Evaluation¶
Evaluation scores benchmark-keyed routes against a stock file. If you start from raw planner output, adapt and collect routes first.
Tracking Runtime¶
Measure inference time
from retrocast.utils import ExecutionTimer
timer = ExecutionTimer()
for target in benchmark.targets.values():
with timer.measure(target.id):
raw_output = model.predict(target.smiles)
# ... adapt/store results ...
exec_stats = timer.to_model()
Score Predictions¶
Evaluate routes against stock
from retrocast.api import load_benchmark, load_stock_file, score_predictions
benchmark = load_benchmark("data/1-benchmarks/definitions/mkt-cnv-160.json.gz")

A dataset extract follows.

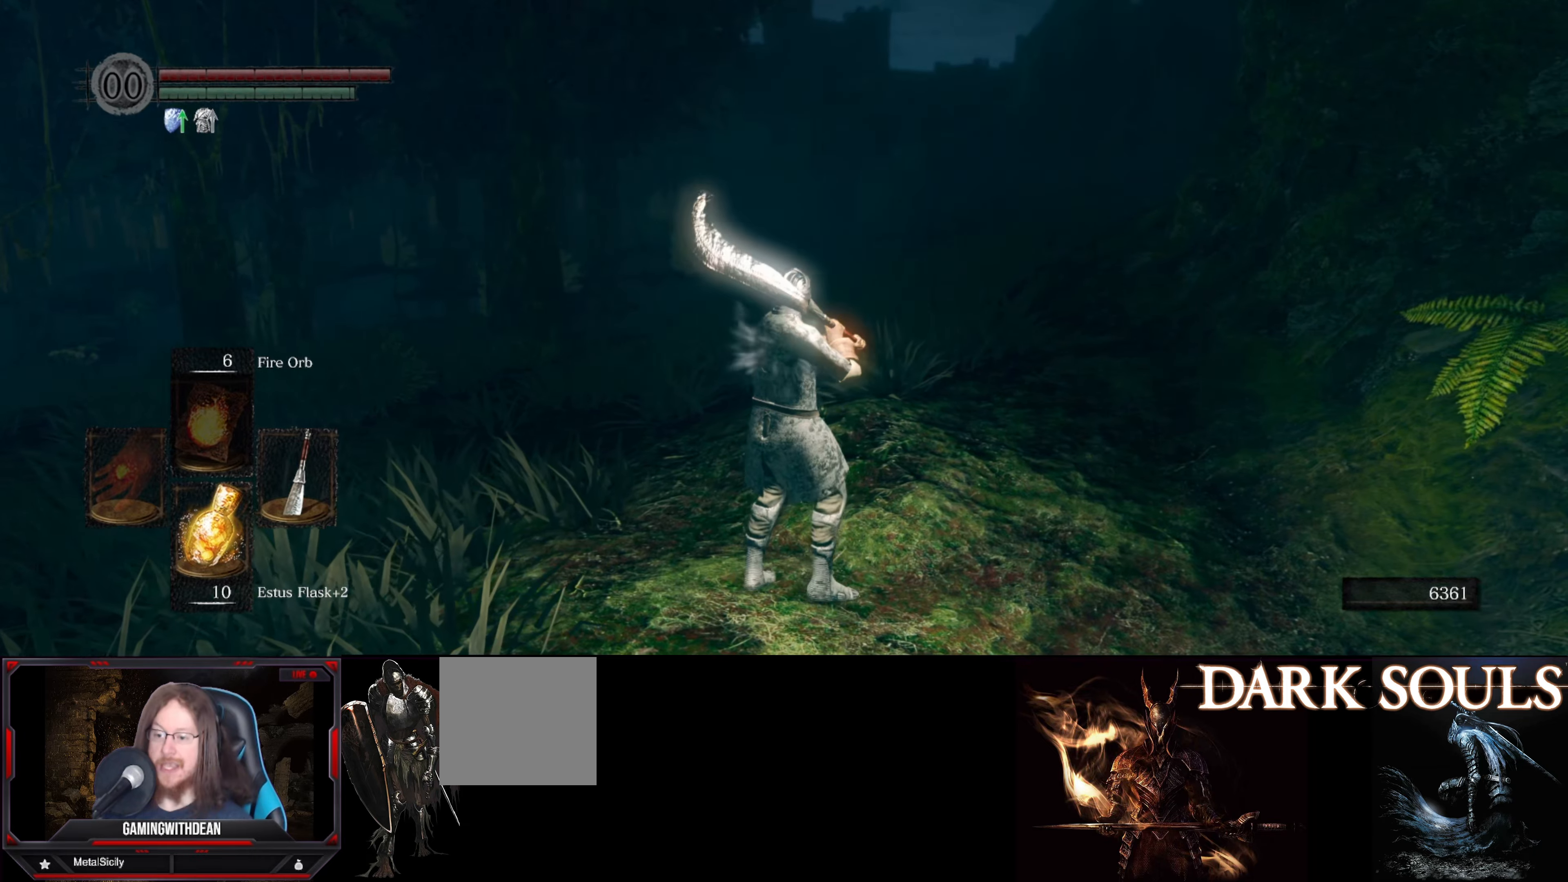
{"buttons": [], "left_stick": "up", "right_stick": "center", "events": [[267, "left_stick", "up"]]}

stock = load_stock_file("data/1-benchmarks/stocks/buyables-stock.txt")
# dict[target_id, list[Route]]
predictions = {"target-001": [route1, route2], "target-002": [route3]}
results = score_predictions(
benchmark=benchmark,
predictions=predictions,
stock=stock,
model_name="Experimental-Model-V1",
)
for target_id, evaluation in results.results.items():
print(f"\nTarget: {target_id}")
print(f" Is solvable: {evaluation.is_solvable}")
print(f" Top-1 solved: {evaluation.top_1_is_solved}")
print(f" GT rank: {evaluation.gt_rank}")
print(f" Best route length: {evaluation.best_route_length}")
Predictions must be keyed by benchmark target ID. Each route is evaluated by checking whether all leaves are present in stock and whether the route matches the benchmark ground truth.
Complete Evaluation Sketch¶
Adapt, collect, score
from retrocast import adapt_provider_output, collect_benchmark_predictions, get_adapter, load_benchmark
from retrocast.api import load_stock_file, score_predictions
benchmark = load_benchmark("benchmark.json.gz")
stock = load_stock_file("stock.txt")
adapter = get_adapter("aizynth")
routes = adapt_provider_output(raw_provider_output, adapter)
collected = collect_benchmark_predictions(routes, benchmark)
results = score_predictions(
benchmark=benchmark,
predictions=collected.routes_by_target,
stock=stock,
model_name="my-model",
)